Detecting outliers in a multiple time-series I have some broker prices incoming in real-time for several products. Sometimes a broker makes a typo and sends a wrong price, or my parsing engine assigns the price to the wrong product - these are the two ways an outlier can occur.
I wish to remove the outliers, in real-time as they come in. I cannot just look at each time-series of each product individually since they are non-stationary and exhibit jumps as the market changes. My idea was to compare the incoming price not only with the past prices of the product it got assigned to, but also other products in order to see whether:

*

*Whether the price 'fits' well into the assigned product

*Whether the price fits better into another product with a similar name (probably a parsing error)

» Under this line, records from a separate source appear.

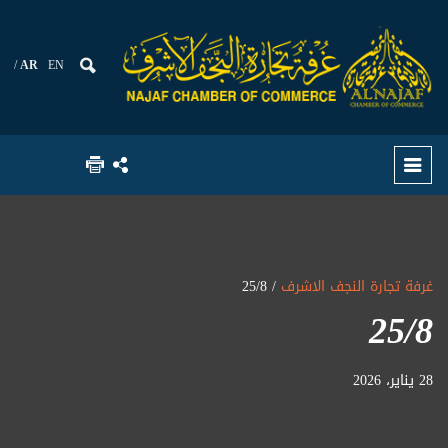
AR
EN
غرفة تجارة النجف الاشرف
/ 25/8
25/8
28 يناير، 2026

*If the new price was assigned to a product but it is quite different in value than recent prices - check with other related products if they all also jumped, then the new price is probably fine as the whole market jumped.

I have these ideas but cannot put them together in terms of what outlier techniques to use. I prefer simpler methods rather than cutting-edge unsupervised ML algos since it is important there is explainability.
Advice is appreciated.
 A: I am not sure what the notion of "jumps" refers to and how irregular they can be. For what follows, I simply presume that each of your $m$ price time series $x_t^{(i)}, i=1,\ldots, m$ is sufficiently well behaved such that time series predictions are possible.
So my suggestion is to learn a time series model for each of your prices (e.g. ARIMA) and to obtain a prediction distribution $p_t^{(i)}(x)$ for each of them. Thus, you get a time-varying family of $m$ prediction distributions.
Next, for each price $x^{(i)}(t)$, you check the ratio $\chi_t(i)$ between the largest value $p_t^{(k)}(x_t^{(i)})$ for $k=1,\ldots,m$ and the value $p_t^{(i)}(x_t^{(i)})$:
$$
\begin{align}
k^\ast_t(i) &:= argmax_k\{p_t^{(k)}(x_t^{(i)})\}\\
\chi_t(i) &:= \frac{p_t^{(k^\ast_t(i))}(x_t^{(i)})}{p_t^{(i)}(x_t^{(i)})}.
\end{align}
$$
The ratio $\chi_t(i)$ is then your outlier score. If $k_t^\ast(i) = i$, then $\chi_t(i) = 1$, otherwise it is larger than $1$. You now have to choose a threshold for this score above which an outlier alarm should be triggered.